CHURCHILL & ROOSEVELT

At 9: 30 A.M. on Friday, [February 2, 1945] the pugnacious gray prow of the cruiser U.S.S. Quincy glided past that same Fort St. Elmo, escorted by U.S.S. Savannah, revived and refitted after nearly being sunk by a German glide bomb off Salerno seventeen months earlier. A half-dozen Spitfires wheeled overhead like osprey, and whooping crowds lined the rooftops and the beetling seawalls around the quays. “The entrance to the harbor is so small that it seemed impossible for our big ship to get through,” a passenger on Quincy wrote.
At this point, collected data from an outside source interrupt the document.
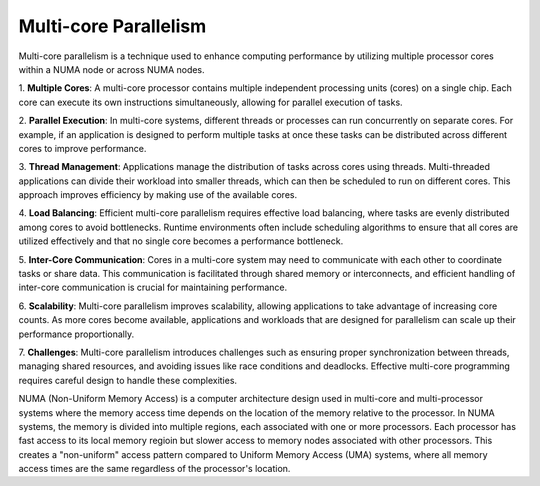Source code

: Multi-core Parallelism
----------------------

Multi-core parallelism is a technique used to enhance computing performance by utilizing multiple processor cores within a NUMA node or across NUMA nodes. 

.. image::  figs/multicorePrallelism.drawio.png



1. **Multiple Cores**: A multi-core processor contains multiple independent processing units (cores) on a single chip. Each core can execute its own instructions 
simultaneously, allowing for parallel execution of tasks.

2. **Parallel Execution**: In multi-core systems, different threads or processes can run concurrently on separate cores. For example, if an application 
is designed to perform multiple tasks at once these tasks can be distributed across different cores to improve performance.

3. **Thread Management**: Applications manage the distribution of tasks across cores using threads. Multi-threaded applications can divide their workload 
into smaller threads, which can then be scheduled to run on different cores. This approach improves efficiency by making use of the available cores.

4. **Load Balancing**: Efficient multi-core parallelism requires effective load balancing, where tasks are evenly distributed among cores to avoid bottlenecks. 
Runtime environments often include scheduling algorithms to ensure that all cores are utilized effectively and that no single core becomes a performance bottleneck.

5. **Inter-Core Communication**: Cores in a multi-core system may need to communicate with each other to coordinate tasks or share data. 
This communication is facilitated through shared memory or interconnects, and efficient handling of inter-core communication is crucial for maintaining performance.

6. **Scalability**: Multi-core parallelism improves scalability, allowing applications to take advantage of increasing core counts. As more cores become available, 
applications and workloads that are designed for parallelism can scale up their performance proportionally.

7. **Challenges**: Multi-core parallelism introduces challenges such as ensuring proper synchronization between threads, managing shared resources, 
and avoiding issues like race conditions and deadlocks. Effective multi-core programming requires careful design to handle these complexities.

NUMA (Non-Uniform Memory Access) is a computer architecture design used in multi-core and multi-processor systems where the memory access time depends on the 
location of the memory relative to the processor. In NUMA systems, the memory is divided into multiple regions, each associated with one or more processors. 
Each processor has fast access to its local memory regioin but slower access to memory nodes associated with other processors. 
This creates a "non-uniform" access pattern compared to Uniform Memory Access (UMA) systems, where all memory access times are the same regardless of 
the processor's location.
As the cruiser crept at four knots along the stone embankment, a solitary figure could be seen sitting on the wing bridge, wrapped in a boat cloak with a tweed tam-o’-shanter atop his leonine head and a cigarette holder clenched between his teeth. For this journey he had been assigned a sequence of code names—BRONZE, GARNET, STEEL, and, from the British, ADMIRAL Q—but now there was no hiding his identity. Tars and swabs came to attention on weather decks across the anchorage. A field piece at the fort boomed a slow salute of twenty-one rounds, and that band aboard Sirius tootled through the much-rehearsed American anthem to herald the arrival of Franklin D. Roosevelt, president of the United States. The diplomat Charles E. Bohlen described the moment:

The sun was glistening on the waves and a light breeze was snapping the flags flying from the British warships and walls of the city.…Roosevelt sat on deck, his black cape around his shoulders, acknowledging salutes from the British man-of-war and the rolling cheers of spectators crowding the quays. He was very much a historical figure.

Across the harbor, on the quarterdeck of H.M.S. Orion, another historical figure stood in a naval uniform, puffing a cigar and waving his yachtsman’s cap until the American president spotted Winston Churchill and waved back. An abrupt hush fell across the harbor. “It was one of those moments,” another witness wrote, “when all seems to stand still and one is conscious of a mark in history.” Quincy eased her starboard flank against Berth 9. Thick hawsers lassoed the bollards, and the harbor pilot signaled belowdecks: “Through with engines.”

Rick Atkinson, (2013-10-22). The Liberation Trilogy Box Set (Kindle Locations 44258-44275). Henry Holt and Co.. Kindle Edition.